Health Futures Institute

Delivering a novel test for COVID19

Researchers at the Centre for Molecular Medicine and Innovative Therapeutics are developing a novel paper-based COVID19 testing method to deliver accurate results in minutes.


Areas of research

Molecular Medicine, Precision Nucleic Acid Therapeutics

Technology utilised


Lead researchers

Associate Professor Rakesh Veedu


What was the need for this project?

Since the COVID19 pandemic has taken the world by storm, scientists around the world have been working towards a vaccine.

However, while most research is focused on developing a vaccine that targets the virus, community transmission continues to spike and there is an increasing need to develop better early detection measures, effective treatments faster and slow down infection rates.
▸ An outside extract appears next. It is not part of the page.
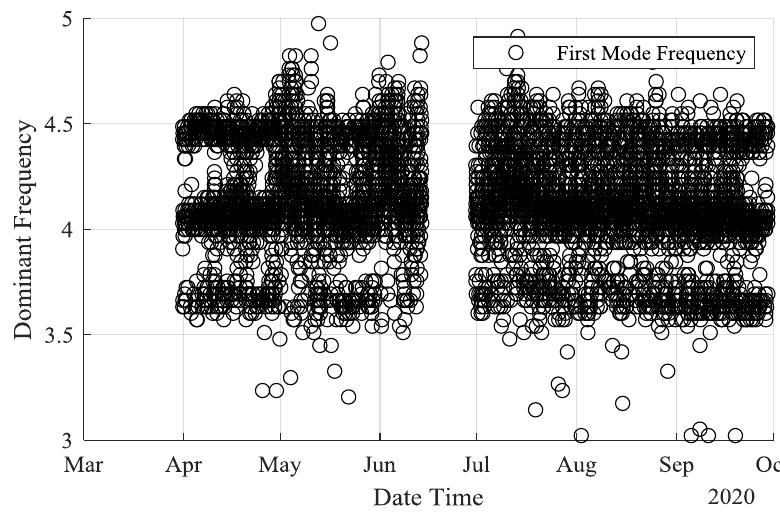
Figure 26. ( a ) Sensor positions and bridge dimension; ( b ) power supply for accelerometer and NB- IoT; ( c ) side view of Wenzhou bridge.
How the project was completed

The high-sensitivity detection test will use a novel molecular plug - called an ‘aptamer’ - that identifies the presence of the SARS-CoV-2 virus in patients swabs, potentially at infectious levels, using a paper-based test. Aptamers are short, single-stranded DNA or RNA molecules that can selectively bind to a specific target due to their three-dimensional structures. In this case, the plug binds specifically to the viral spike protein and blocks the entry of the virus into human cells.

The new molecular plug has been developed in Dr Veedu’s laboratory, the only facility in WA capable of producing these aptamers with desired chemical tags in multiple scales using state-of-the-art oligonucleotide synthesisers.


Results and achievements for this project

The new test will help to reduce the public health risk by identifying infectious patients sooner and eliminating the threat of unwanted community transmission.

The spike protein-specific aptamers developed in this project also hold promise for a novel anti-COVID19 treatment. They play an important role in virus or host cell recognition, so there is tremendous opportunity to develop new anti-COVID19 therapeutics including a throat spray to potentially treat COVID19 patients as well.